La roue a tourné très vite. Au début de l’été, au terme d’une vaste enquête menée parmi les citoyens de grands pays islamiques mais aussi parmi les musulmans en Occident, l’institut d’études d’opinion Centre Pew indiquait que “leur modeste niveau de confiance constaté en 2009 (envers M. Obama et sa politique) a notoirement reculé”. Dans de nombreux pays musulmans, l’annonce par un pasteur inconnu et dérangé qu’il va brûler un Coran le 11 septembre suscite mécaniquement une haine antiaméricaine globale. M. Obama n’en peut mais, tandis qu’aux Etats-Unis ceux qui identifient l’islam à une foi illégitime et menaçante gagnent chaque jour du terrain. Le phénomène s’accompagne d’une poussée soudaine de détestation publique des musulmans (qui est passée de 0,8 % à 1,4 % de la population). Les idées les plus délirantes circulent dans des cercles qui s’élargissent : musulman “masqué”, M. Obama se préparerait en secret à instaurer la charia dans son pays… A la veille des élections générales du 4 novembre, l’opposition républicaine évite de dénoncer publiquement ces idées racistes, ce qui revient à légitimer tacitement leur expression. On l’a observé à l’occasion de la campagne politique menée contre l’érection d’un centre communautaire musulman près de Ground Zero.

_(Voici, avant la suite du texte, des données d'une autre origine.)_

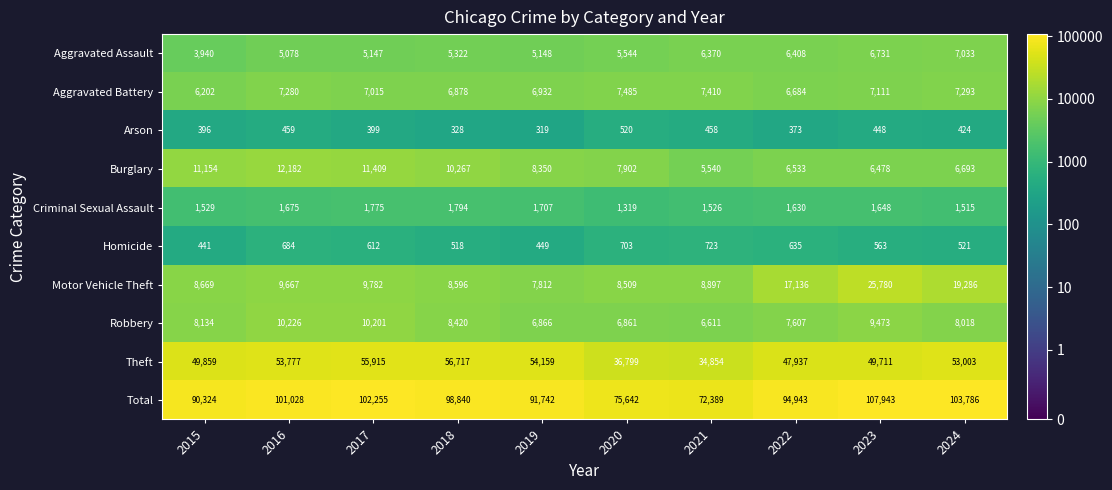

What is the difference between the maximum and second lowest values in the Burglary series?

5704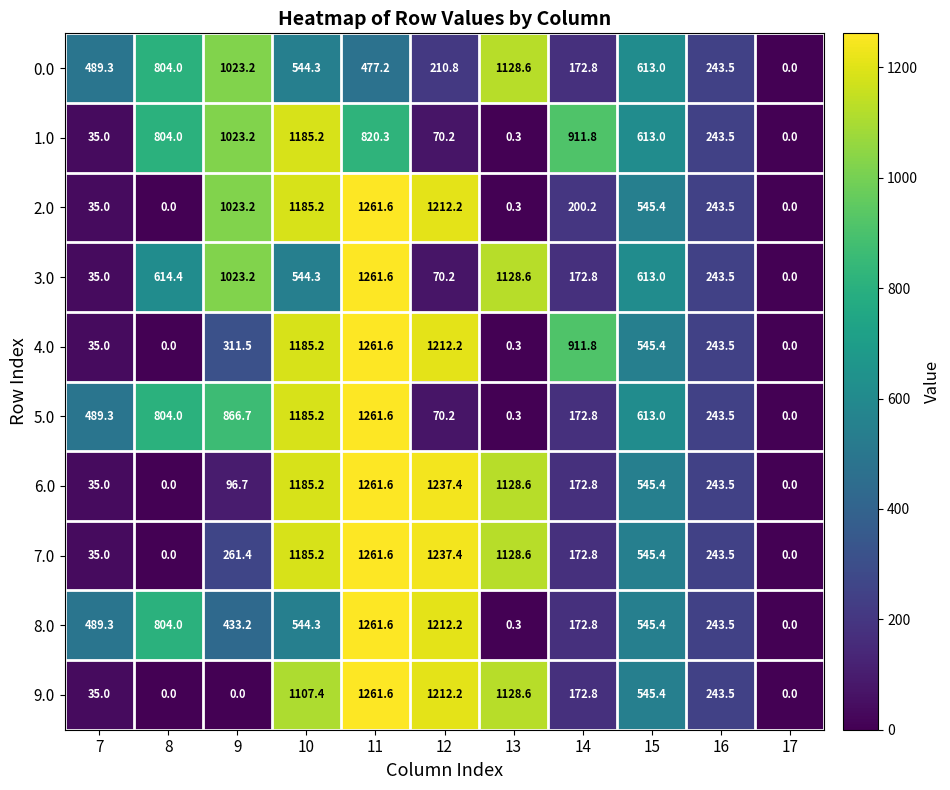

Which category has the highest value across all series?

11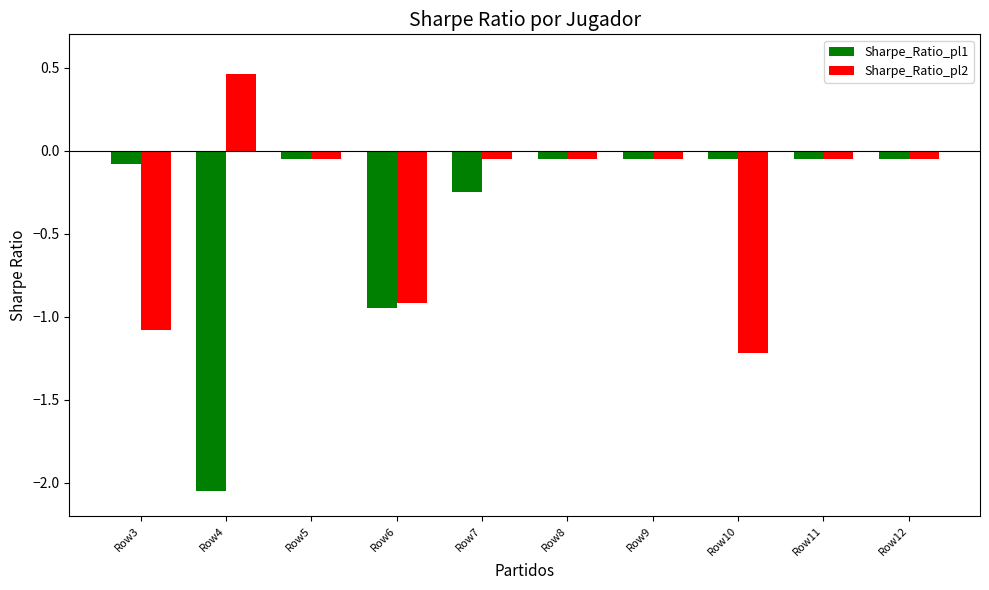

The value of Sharpe_Ratio_pl2 at Row10 is -1.2. True or false?

True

Les Etats-Unis, qui se veulent le modèle même de l’intégration continue des immigrés, pierre angulaire de la construction de leur nation, ont de tout temps été marqués par des bouffées de rage contre l'”ennemi intérieur”. Sans parler du Noir ou de l’Indien autochtone, cet ennemi a souvent pris le visage du dernier immigré en date. Ou celui des minorités : le juif, le mormon, le catholique, le communiste… Lancée il y a quelques mois par des politiciens conservateurs, une campagne anti-immigrés n’a cette fois pas pris racine. Mais une partie notoire de l’opinion américaine semble offrir meilleur accueil à l’islamophobie.

La France, en ces temps de redéfinition de son identité, des “quotas d’expulsions” des immigrés illégaux et de chasse aux Roms, est mal placée pour faire la leçon aux autres. Reste ce constat : en période de crise socio-économique aiguë, deux modèles républicains bien différents peuvent générer des manifestations similaires de manipulation de la phobie de l’ennemi intérieur. Pour leur déshonneur.